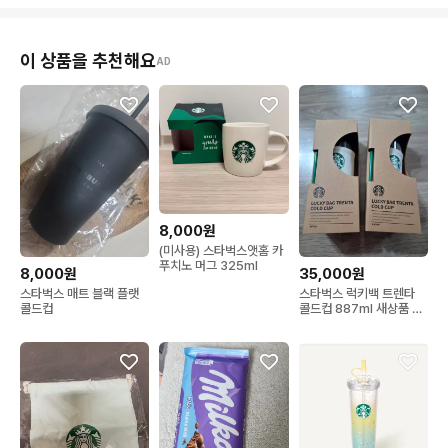
이 상품을 추천해요
AD
8,000원
(미사용) 스타벅스앳홈 카
푸치노 머그 325ml
8,000원
35,000원
스타벅스 매트 블랙 플랫
스타벅스 럭키백 트렌타
콜드컵
콜드컵 887ml 새상품 박
스당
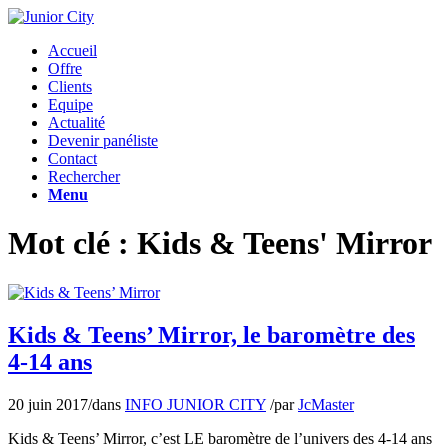
Accueil
Offre
Clients
Equipe
Actualité
Devenir panéliste
Contact
Rechercher
Menu
Mot clé : Kids & Teens' Mirror
Kids & Teens’ Mirror, le baromètre des
4-14 ans
20 juin 2017
/
dans
INFO JUNIOR CITY
/
par
JcMaster
Kids & Teens’ Mirror, c’est LE baromètre de l’univers des 4-14 ans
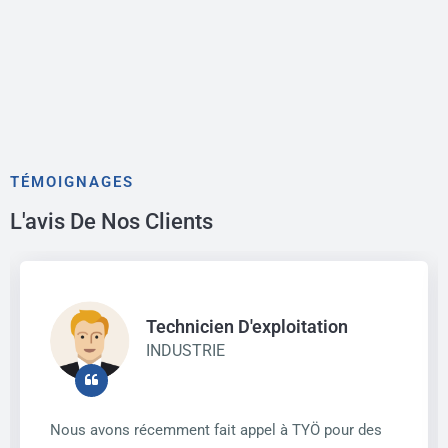
TÉMOIGNAGES
L'avis De Nos Clients
Technicien D'exploitation
INDUSTRIE
Nous avons récemment fait appel à TYÖ pour des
──────
About this task:
How many lines in the entries contain the string "baromètre"? Case counts. Give only the number.

Response to the task:
2